→ **AIM OF THE TASK**: Rewrite the items below with every occurrence of "Source code" changed to "Markdown source", keeping everything else the same. Leave the pictures out of your answer.

=== DATA EXCERPTS ===

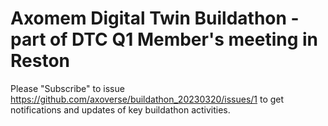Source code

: # Axomem Digital Twin Buildathon - part of DTC Q1 Member's meeting in Reston

Please "Subscribe" to issue https://github.com/axoverse/buildathon_20230320/issues/1 to get notifications and updates of key buildathon activities.
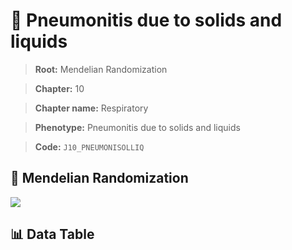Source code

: # 🧪 Pneumonitis due to solids and liquids

> **Root:** Mendelian Randomization

> **Chapter:** 10  

> **Chapter name:** Respiratory

> **Phenotype:** Pneumonitis due to solids and liquids  

> **Code:** `J10_PNEUMONISOLLIQ`

## 🧬 Mendelian Randomization  

<img src="/MR/Figures/Forward/J10_PNEUMONISOLLIQ.png"/>

## 📊 Data Table

<CsvTableMRF src="/MR/Data/Forward/J10_PNEUMONISOLLIQ.csv"/>
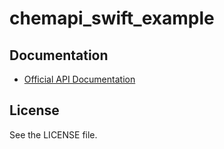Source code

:# chemapi_swift_example

## Documentation

* [Official API Documentation](https://developer.chemadvisor.io/docs)

## License

See the LICENSE file.
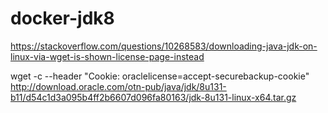 # docker-jdk8



https://stackoverflow.com/questions/10268583/downloading-java-jdk-on-linux-via-wget-is-shown-license-page-instead

 wget -c --header "Cookie: oraclelicense=accept-securebackup-cookie" http://download.oracle.com/otn-pub/java/jdk/8u131-b11/d54c1d3a095b4ff2b6607d096fa80163/jdk-8u131-linux-x64.tar.gz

===

→ **FINAL ANSWER**:
Markdown source

: # Axomem Digital Twin Buildathon - part of DTC Q1 Member's meeting in Reston

Please "Subscribe" to issue https://github.com/axoverse/buildathon_20230320/issues/1 to get notifications and updates of key buildathon activities.
Markdown source

: # 🧪 Pneumonitis due to solids and liquids

> **Root:** Mendelian Randomization

> **Chapter:** 10  

> **Chapter name:** Respiratory

> **Phenotype:** Pneumonitis due to solids and liquids  

> **Code:** `J10_PNEUMONISOLLIQ`

## 🧬 Mendelian Randomization  

<img src="/MR/Figures/Forward/J10_PNEUMONISOLLIQ.png"/>

## 📊 Data Table

<CsvTableMRF src="/MR/Data/Forward/J10_PNEUMONISOLLIQ.csv"/>
Markdown source

:# chemapi_swift_example

## Documentation

* [Official API Documentation](https://developer.chemadvisor.io/docs)

## License

See the LICENSE file.
 # docker-jdk8



https://stackoverflow.com/questions/10268583/downloading-java-jdk-on-linux-via-wget-is-shown-license-page-instead

 wget -c --header "Cookie: oraclelicense=accept-securebackup-cookie" http://download.oracle.com/otn-pub/java/jdk/8u131-b11/d54c1d3a095b4ff2b6607d096fa80163/jdk-8u131-linux-x64.tar.gz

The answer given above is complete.